I watched the first clip of Sarah Palin's interview with Charlie Gibson, and to me, the most striking part was her complete inability to answer the question: "Do you agree with the Bush Doctrine?" Here's what she said:
"Do you agree with the Bush Doctrine?"
"In what respect, Charlie?"
"The Bush -- well, what do you interpret it to be?"
"His world view?"
"No, the Bush Doctrine, enunciated in September 2002, before the Iraq war."
"I believe that what President Bush has attempted to do is rid this world of Islamic extremism, terrorists who are hell-bent on destroying our nation. There have been blunders along the way, though. There have been mistakes made. And with new leadership -- and that's the beauty of American elections, of course, and democracy, is with new leadership comes opportunity to do things better."
"The Bush Doctrine, as I understand it, is that we have the right of anticipatory self-defense; that we have the right to a preemptive strike against any other country that we think is going to attack us. Do you agree with that?"
The transcript doesn't really do it justice; the video is here, and it makes it pretty clear that she has no idea what the Bush Doctrine actually is. It also makes it clear that she is very quick on her feet -- she almost succeeds in getting Gibson to tell her.
Personally, I would have loved to see a good follow-up question. For instance: do you know in what respect the Bush Doctrine departed from previous policy? -- This one would have gotten away from the mere gotcha of whether she knows what the name "Bush Doctrine" refers to, and onto a much more substantive question. Likewise: how would you argue in favor of the Bush Doctrine to other countries who point out that when we invaded Iraq, the intelligence that we said showed that Saddam Hussein posed a threat to us turned out to be wrong? Or: do you think that other countries have the same right of preemptive self-defense that we have? If so, would you support the right of Russia to invade Georgia, or Pakistan and India to invade one another?
This matters not because I think a whole lot turns on whether or not someone can correctly identify the Bush Doctrine, in particular, but because it is not a hard question to anyone who has been following foreign policy for the last few years. I want someone who might end up being President to have a reservoir of background knowledge to draw on in times of crisis. And Sarah Palin just doesn't have one.
One way to see this: Palin was plainly just pulling a response to this question out of thin air. But when she did respond, after Gibson told her what the Bush Doctrine was, this is what she said: "Charlie, if there is legitimate and enough intelligence that tells us that a strike is imminent against American people, we have every right to defend our country. In fact, the President has the obligation, the duty to defend."
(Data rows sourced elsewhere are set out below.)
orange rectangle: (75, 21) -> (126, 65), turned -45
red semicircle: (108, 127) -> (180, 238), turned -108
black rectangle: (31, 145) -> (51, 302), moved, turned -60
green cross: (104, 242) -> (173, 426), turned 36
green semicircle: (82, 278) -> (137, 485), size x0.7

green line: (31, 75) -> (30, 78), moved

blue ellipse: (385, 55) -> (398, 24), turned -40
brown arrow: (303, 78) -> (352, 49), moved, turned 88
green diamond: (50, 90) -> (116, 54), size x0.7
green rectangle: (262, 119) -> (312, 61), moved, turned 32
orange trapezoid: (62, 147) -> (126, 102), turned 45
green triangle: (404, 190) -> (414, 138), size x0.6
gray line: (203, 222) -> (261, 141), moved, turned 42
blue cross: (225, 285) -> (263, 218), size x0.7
The big deal about the Bush Doctrine was that it changed our position radically. We used to affirm, along with all other countries, a right of what has normally been thought of as preemptive war: the right to respond to an imminent attack against us, when we have credible evidence that it is imminent. When a country is obviously on the verge of mounting an invasion or a strike against us -- when its troops are rolling towards the border, or its missiles counting down -- we have never thought that we had to wait for that country to actually attack before we did. But we did once claim this right only in response to evidence of an imminent attack, not to a general sense that another country was in some way threatening. The point of the Bush Doctrine was to chane that: to say, as Bush said at West Point: "If we wait for threats to fully materialize, we will have waited too long." It was, basically, the acceptance of preventive war: war waged not in response to evidence of an imminent attack, but in response to the possibility that a country that was not attacking us now might attack us at some point in the future.
To anyone who had been following foreign policy in even the most cursory way, but who had somehow forgotten what the name "Bush Doctrine" referred to, Charlie Gibson's explanation would have made it clear what big Bush administration change in policy was under discussion. "Oh, right", such a person would think: "that."
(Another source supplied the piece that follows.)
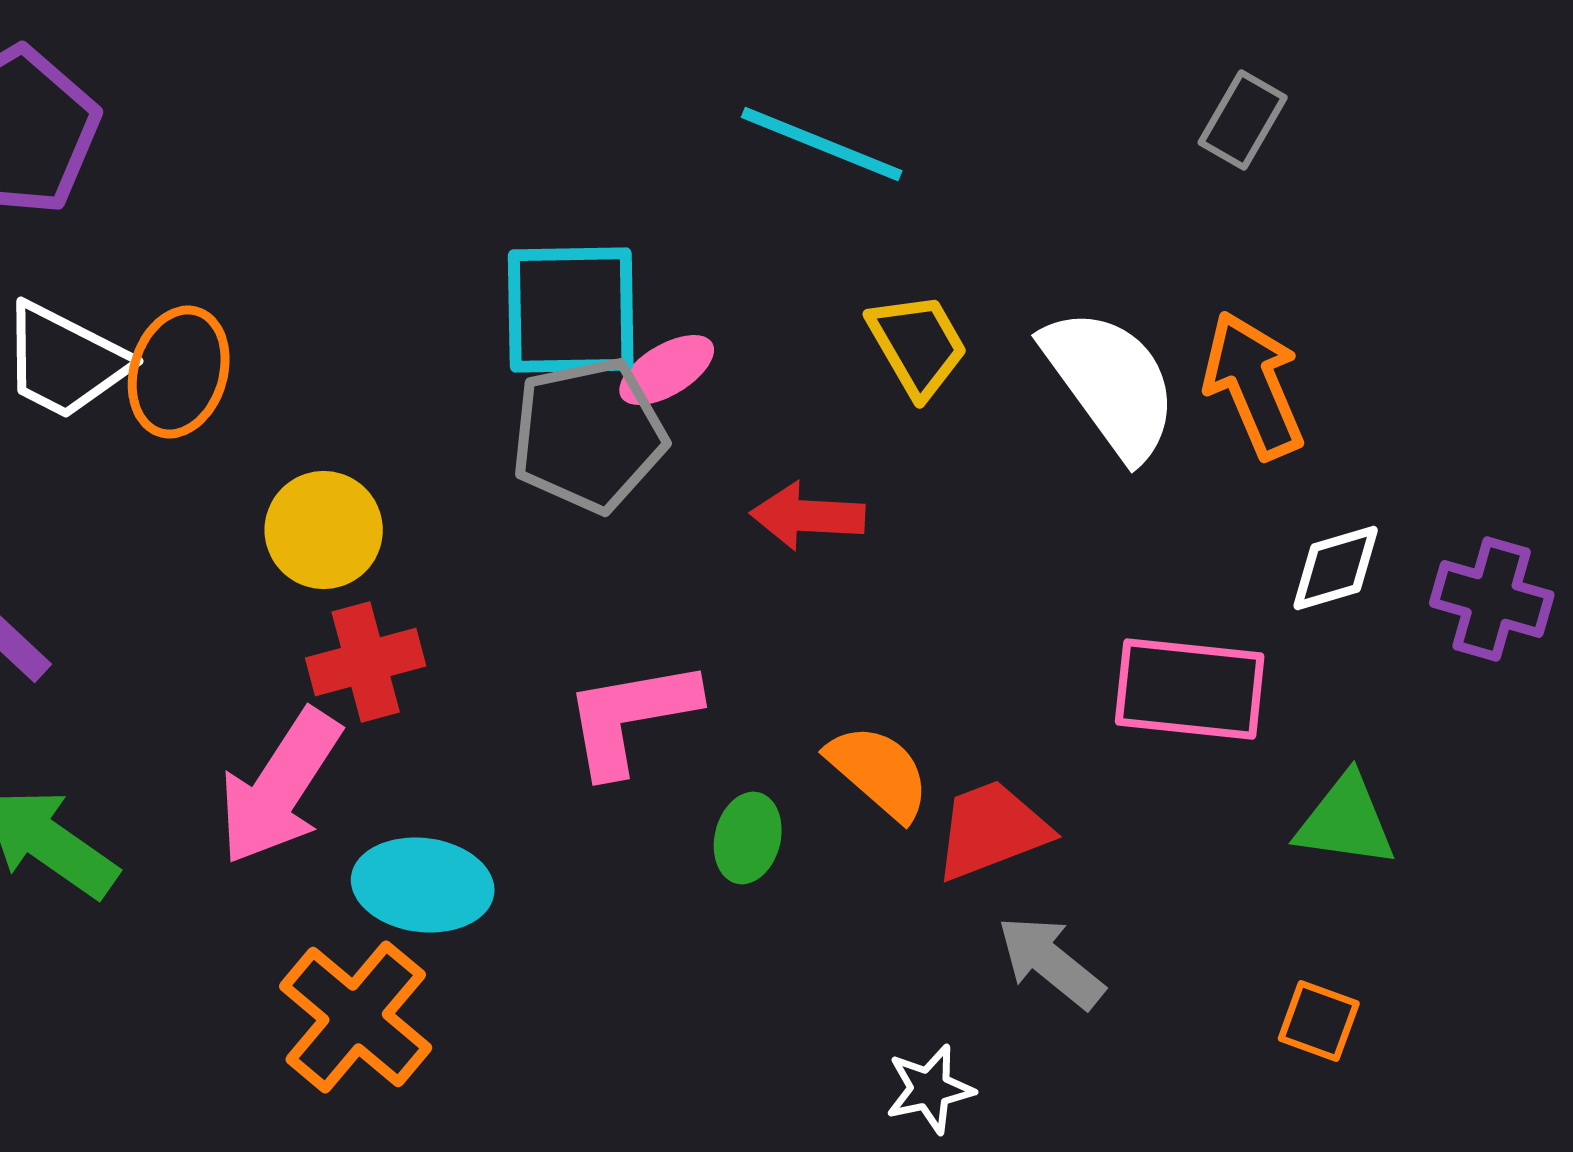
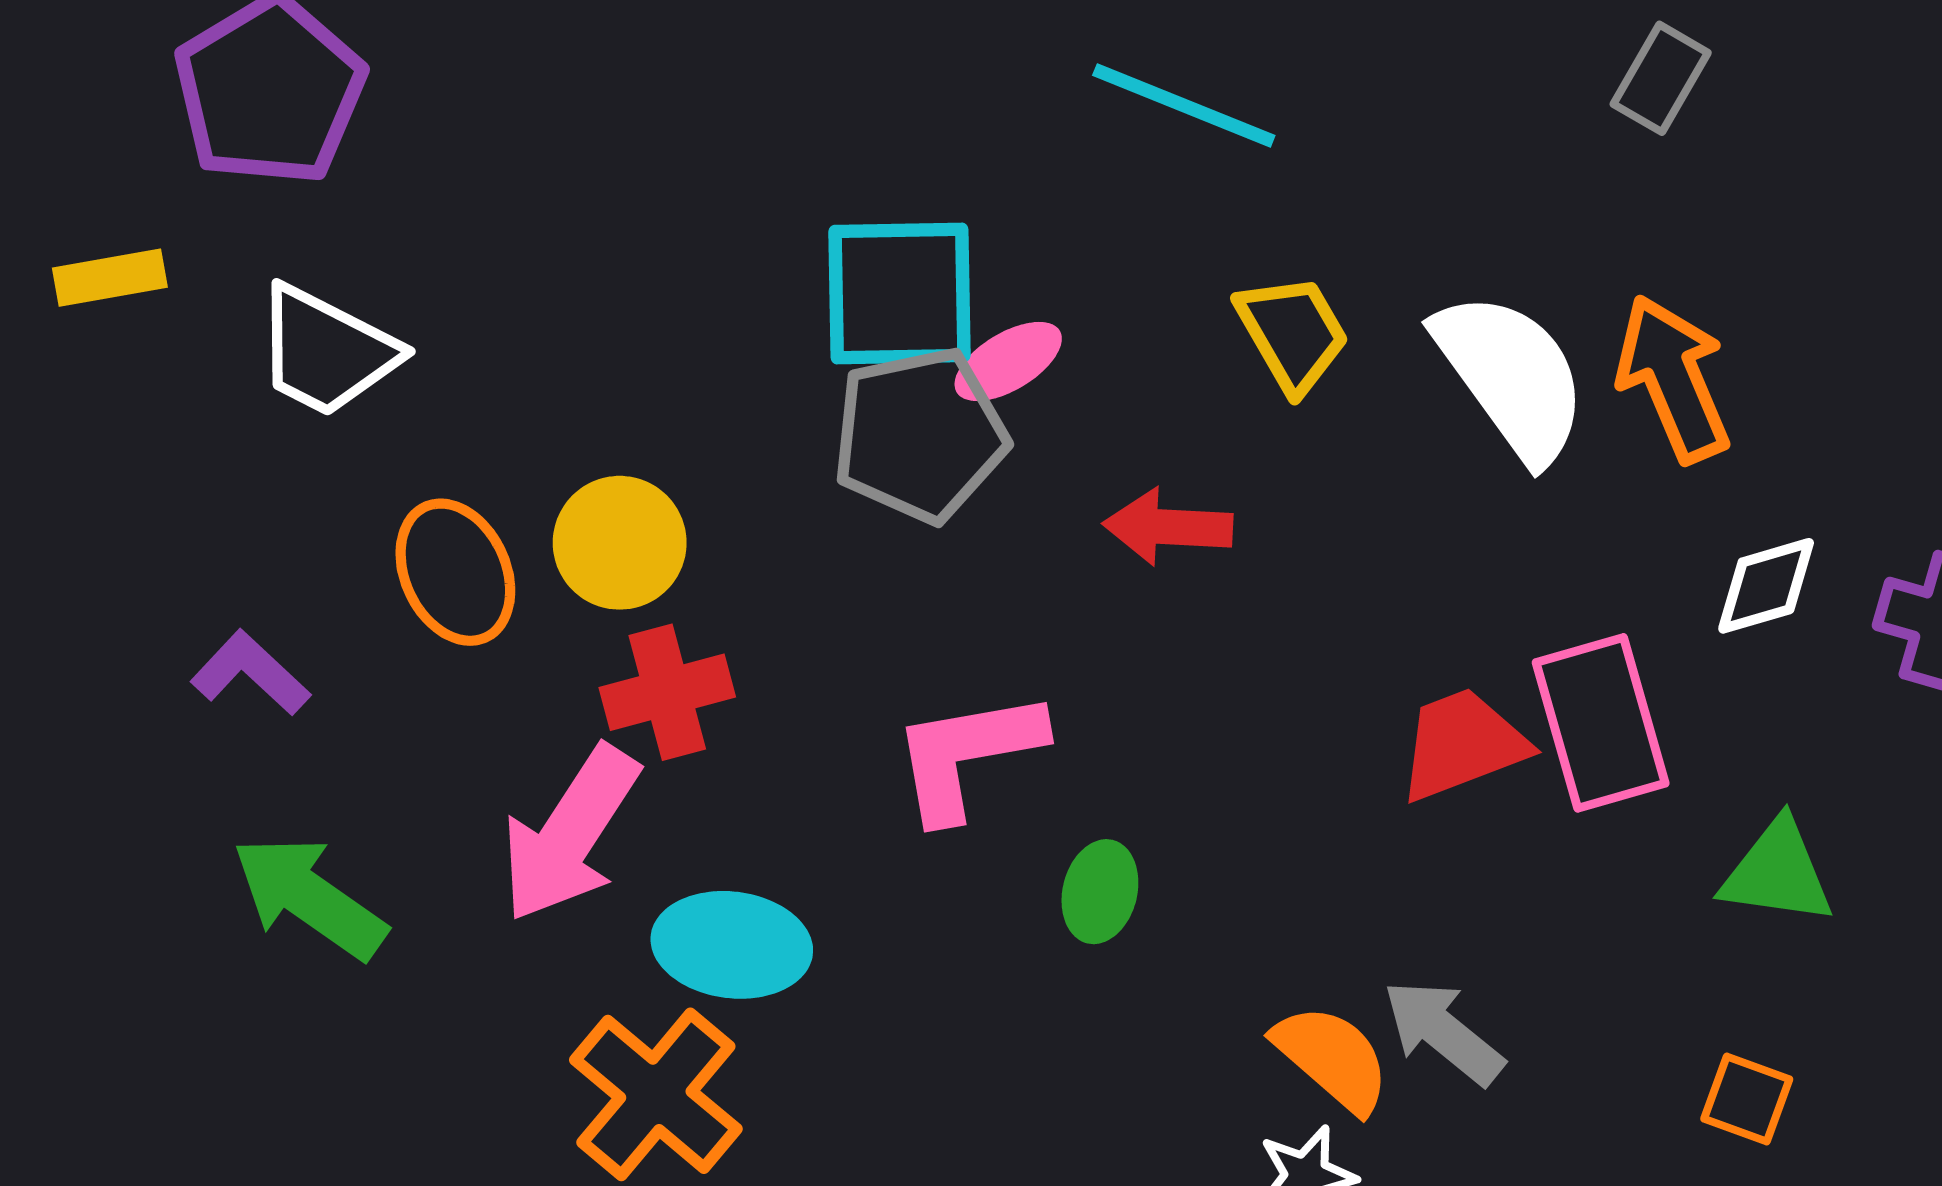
orange ellipse: (179, 372) -> (455, 572), moved, turned -42
pink rectangle: (1190, 689) -> (1601, 723), turned 68
orange semicircle: (879, 772) -> (1332, 1058), moved
red trapezoid: (992, 830) -> (1462, 744), moved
For that reason, one of the most striking things about Palin's response, to me, was this: in answering Gibson's question, she seemed to think that she was accepting the Bush Doctrine, but what she actually said just restated the old doctrine of preemption. When, as Palin said, "there is legitimate and enough intelligence that tells us that a strike is imminent against American people", the claim that we have the right to preempt that strike does not require the Bush Doctrine; it just requires the old, and much more widely accepted, doctrine of preemption. That is: in what Palin says here, she's not actually supporting the Bush Doctrine at all. She's just saying what generations of American Presidents and candidates have said: that when a country is actually about to attack us, we don't have to wait for them to actually land a blow before we can strike back.
The good news, I guess, is that when she's forced to make up an answer out of whole cloth, she goes with preemption, not prevention. She doesn't deny that she accepts the Bush Doctrine; she just doesn't say one way or the other. The bad news is that this makes it pretty clear that the problem isn't just that she doesn't know what the name "Bush Doctrine" refers to. She doesn't seem to know that there was a debate about preventive vs. preemptive war, in which the Bush administration came down decisively on the side of prevention. And that's a pretty important thing to be unaware of.